Las chicas idean un plan para llevarse el cuadro, pero se encuentran con el problema de cómo entrar en el edificio. Sin embargo, por una feliz coincidencia, resulta que la Galería Nacional de Arte es el espacio que acogerá la final del concurso de televisión "School Challenge". Cuando la nueva profesora de inglés, la Srta. Dickinson (Lena Haadey) sugirió en su día participar en el programa todo el mundo se le echó encima. Ahora parece que la opción de concursar toma cuerpo.

Con toda la autoconfianza que les ha aportado su gurú de estilo de vida, la antigua cabecilla JJ (Mischa Barton), las Pijas aceptan el reto con la inestimable ayuda de sus compañeras de la escuela mediante la "investigación" clandestina de las preguntas que formula el presentador, Stephen Fry (Stephen Fry). Las Pijas emprenden el camino hacia el éxito y van pasando las rondas del School Challenge usando todas las tretas y artimañas femeninas para despejar el camino hacia la final.

La escuela pasa a la acción y comienza a prepararse para dar el gran golpe. Mientras, la Srta. Fritton, ayudada por alumnas y personal del centro, crean la confusión en una improvisada visita de prensa conducida por Geoffrey Twaites, quien presentaba St. Trinian's como paradigma de la excelencia en educación y disciplina. La puntilla de desgracia para el frustrado ministro llega cuando, involuntariamente, mata al amado perrito de la directora, Mr. D'Arcy, delante de todos los periodistas –no era ése precisamente el titular que el político buscaba.

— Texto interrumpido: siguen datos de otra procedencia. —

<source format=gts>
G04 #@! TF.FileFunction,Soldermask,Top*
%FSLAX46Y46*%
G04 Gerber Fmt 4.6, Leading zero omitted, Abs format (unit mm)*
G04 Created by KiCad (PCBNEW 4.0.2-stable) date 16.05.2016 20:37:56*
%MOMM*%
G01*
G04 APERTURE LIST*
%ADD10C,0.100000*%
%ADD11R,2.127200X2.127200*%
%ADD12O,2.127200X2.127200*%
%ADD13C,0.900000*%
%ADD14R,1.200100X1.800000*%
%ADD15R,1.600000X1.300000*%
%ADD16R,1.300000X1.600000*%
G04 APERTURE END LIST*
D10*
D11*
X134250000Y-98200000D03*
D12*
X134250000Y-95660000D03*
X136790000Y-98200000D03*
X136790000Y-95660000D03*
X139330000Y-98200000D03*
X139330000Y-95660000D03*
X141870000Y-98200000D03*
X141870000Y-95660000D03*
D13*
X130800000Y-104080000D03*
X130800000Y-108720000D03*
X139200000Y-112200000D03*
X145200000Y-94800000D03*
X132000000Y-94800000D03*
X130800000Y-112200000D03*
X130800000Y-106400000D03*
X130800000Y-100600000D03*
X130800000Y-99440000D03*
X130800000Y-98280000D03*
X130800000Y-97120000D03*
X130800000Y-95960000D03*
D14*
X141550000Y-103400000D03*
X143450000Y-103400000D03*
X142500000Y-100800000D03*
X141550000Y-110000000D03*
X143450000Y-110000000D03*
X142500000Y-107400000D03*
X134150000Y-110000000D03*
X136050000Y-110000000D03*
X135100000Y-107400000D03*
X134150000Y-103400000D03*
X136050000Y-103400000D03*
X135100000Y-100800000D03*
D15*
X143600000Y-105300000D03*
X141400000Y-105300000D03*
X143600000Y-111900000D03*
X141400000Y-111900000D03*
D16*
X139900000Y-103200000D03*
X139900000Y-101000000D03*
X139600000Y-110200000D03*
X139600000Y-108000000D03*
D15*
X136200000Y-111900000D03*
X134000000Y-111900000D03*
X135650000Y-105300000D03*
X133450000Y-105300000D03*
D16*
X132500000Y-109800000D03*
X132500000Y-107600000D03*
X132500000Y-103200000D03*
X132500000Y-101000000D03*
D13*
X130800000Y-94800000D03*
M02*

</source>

Las Pijas le dan un cambio total de aspecto a Annabelle Fritton, quien el día de la final de School Challenge se une al equipo del robo que se infiltra en la galería de arte por la red de alcantarillado. Mientras, el equipo de competición de St Trinian's está enfrascado en un combate intelectual contra las rivales del colegio Cheltenham. Parece que lo tienen todo perdido cuando Thwaites, convencido de que las chicas sólo han podido ganar haciendo trampas, descubre que a las Pijas les chivan las respuestas a través de unos pinganillos que llevan en los oídos. Para evitarlo, desconecta el sistema y la suerte del equipo concursante cae en picado. Durante una pausa del programa, con St. Trinian's perdiendo de paliza, la Srta. Dickinson habla con Chelsea –una participante desanimada–, mientras por encima de sus cabezas el equipo del robo se escurre por la galería a la caza del Vermeer.

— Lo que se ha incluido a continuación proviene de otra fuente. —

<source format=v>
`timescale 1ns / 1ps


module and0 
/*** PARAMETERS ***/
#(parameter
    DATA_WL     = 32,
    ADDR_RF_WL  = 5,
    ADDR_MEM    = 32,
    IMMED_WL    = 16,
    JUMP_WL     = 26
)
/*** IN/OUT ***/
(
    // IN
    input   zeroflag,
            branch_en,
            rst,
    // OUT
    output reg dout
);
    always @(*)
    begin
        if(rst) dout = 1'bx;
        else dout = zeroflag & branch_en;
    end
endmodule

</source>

Camilla consigue neutralizar la amenaza de Geoffrey Twaites añadiendo droga a un botellín de whisky que siempre lleva consigo, pero Verity, la hija de éste, tiene sus sospechas, hasta que un certero golpe de stick de hockey la manda a ver las estrellas con su padre. En los últimos y tensos momentos del concurso de preguntas y respuestas, Kelly queda atrapada con el cuadro al fallarle una cuerda de la tirolina y la deja sin poder escapar de una de las galerías altas. Una vez más, la Srta. Fritton llega al rescate lanzándose heroicamente desde el balcón para asir a la muchacha. Al mismo tiempo, Chelsea consigue responder correctamente a las preguntas finales demostrando que es más inteligente de lo que pueda parecer, y lleva a la escuela St. Trinian's a la victoria.

Flash Harry, disfrazado de Conde Gerhardt von Streubel, un importante comerciante de arte, vende "La joven de la perla" a Carnaby Fritton quien, cegado por la excitación del momento, no repara en examinar la firma del cuadro. Las mismas chicas de St. Trinian's devuelven la verdadera "Joven de la perla" a la Galería Nacional de Arte, después de recibir el premio del concurso que resolverá los problemas de la escuela y le dará una reputación al centro como el mejor del país.